The lawyers always went into the Granwell Box with a look of terror on their faces. Inevitably they came out relaxed and confident. Thankful.

The countryside grew wilder and rougher as they traveled north, the deciduous trees and lush farms slowly giving way to the coniferous forest and rock of the Canadian Shield.

“It’s nine o’clock,” Greene said as they passed an abandoned farmhouse. “Listen to this.” He reached down and turned on his old car radio.

“Good morning,”
a familiar-sounding voice said.
“I’m Howard Peel. The owner of Parallel Broadcasting. Today I’m very pleased to announce that we have a new morning show and a new morning-show host.”

Kennicott looked. Greene nodded, a sardonic smile on his face.

“Hi. This is Donald Dundas, and I’m thrilled to join the Parallel Broadcasting team. Welcome to our new show
—Sunny Side Up.”

Greene and Kennicott both laughed.

“It gets better,” Greene said. “Listen to who his first guest is.”

“This morning we’ll be talking to Toronto’s chief of police, Hap Charlton. He’s going to tell us all about the new domestic policing unit the force has just set up to—”

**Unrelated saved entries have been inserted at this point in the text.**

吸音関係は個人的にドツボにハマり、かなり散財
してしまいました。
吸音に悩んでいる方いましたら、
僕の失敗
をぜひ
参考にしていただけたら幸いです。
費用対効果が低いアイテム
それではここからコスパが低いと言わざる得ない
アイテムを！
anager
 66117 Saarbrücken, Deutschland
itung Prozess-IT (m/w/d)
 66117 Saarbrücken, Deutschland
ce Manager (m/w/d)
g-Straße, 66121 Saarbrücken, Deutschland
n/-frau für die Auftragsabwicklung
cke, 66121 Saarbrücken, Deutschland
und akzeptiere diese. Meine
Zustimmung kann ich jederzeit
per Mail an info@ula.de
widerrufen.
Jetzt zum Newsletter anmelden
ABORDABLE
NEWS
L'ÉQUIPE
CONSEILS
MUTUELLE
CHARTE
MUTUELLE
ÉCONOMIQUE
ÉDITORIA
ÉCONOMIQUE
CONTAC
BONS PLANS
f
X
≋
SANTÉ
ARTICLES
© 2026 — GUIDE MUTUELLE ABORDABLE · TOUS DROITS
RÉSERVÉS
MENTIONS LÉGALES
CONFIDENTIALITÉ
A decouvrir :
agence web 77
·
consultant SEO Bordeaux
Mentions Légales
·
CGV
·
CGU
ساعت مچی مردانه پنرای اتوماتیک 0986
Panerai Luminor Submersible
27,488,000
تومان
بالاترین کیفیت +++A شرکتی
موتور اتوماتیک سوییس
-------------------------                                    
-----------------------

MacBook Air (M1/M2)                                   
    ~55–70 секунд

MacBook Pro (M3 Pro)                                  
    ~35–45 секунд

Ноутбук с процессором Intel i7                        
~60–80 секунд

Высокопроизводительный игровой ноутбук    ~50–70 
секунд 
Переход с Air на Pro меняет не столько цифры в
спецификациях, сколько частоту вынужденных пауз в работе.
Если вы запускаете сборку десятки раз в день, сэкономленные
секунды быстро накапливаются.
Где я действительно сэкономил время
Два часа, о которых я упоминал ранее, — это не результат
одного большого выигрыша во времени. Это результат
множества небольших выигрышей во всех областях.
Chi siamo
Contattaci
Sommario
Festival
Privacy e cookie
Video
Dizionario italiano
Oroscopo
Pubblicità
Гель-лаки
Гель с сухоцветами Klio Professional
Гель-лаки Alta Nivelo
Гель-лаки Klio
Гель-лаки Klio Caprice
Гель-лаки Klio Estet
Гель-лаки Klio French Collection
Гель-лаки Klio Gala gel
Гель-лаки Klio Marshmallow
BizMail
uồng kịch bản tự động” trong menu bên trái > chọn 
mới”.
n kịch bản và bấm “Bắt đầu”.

Greene reached over and clicked the radio off.
“Plus ça change,”
he said.

“Charlton has nine lives,” Kennicott said.

“At least. When Fernandez met Cutter, Gild, and the chief at the Vesta Lunch, he brought a special pen his dad had given him. It’s got a micro-recorder in it. His father’s the leader of a union local, and he uses it whenever he meets with management. I listened to it a dozen times. Cutter and Gild put their feet right in it, but Charlton, he’s a sly fox.”

“Nothing incriminating?”

“He brags a bit about the owner of the Vesta Lunch covering for him as a beat cop decades ago. But the meat and potatoes, he stays right out of it.”

After almost two hours the road dipped downward and the brilliant blue of a big lake jumped into view. It was fronted by an old-fashioned wood-framed building with a wide sand beach and a big square dock stretching out into the water. Groups of children played in the sand, swam in the water, and jumped off a tall diving tower. It was as if someone flashed a postcard of a perfect summer scene before Kennicott’s eyes.

The road turned and rose quickly through a big rock cut. Straight
slabs of sheared granite sandwiched the two-lane highway on both sides, instantly replacing the bucolic summer scene.

Kennicott had tried to find out more about the elusive detective, but could only get the bare bones. Greene had grown up in Toronto, joined the force when he was close to thirty years old, and rose quickly in the ranks. A number of years ago, something happened—Kennicott couldn’t discover what it was—and Greene took an extended leave of absence. His parents were Holocaust survivors. Greene’s father, who once ran a shoe repair shop downtown, was helping out with the investigation of Michael’s murder, which was Greene’s only unsolved case. Was Greene single, married, divorced? Did he have kids? Siblings? All a mystery.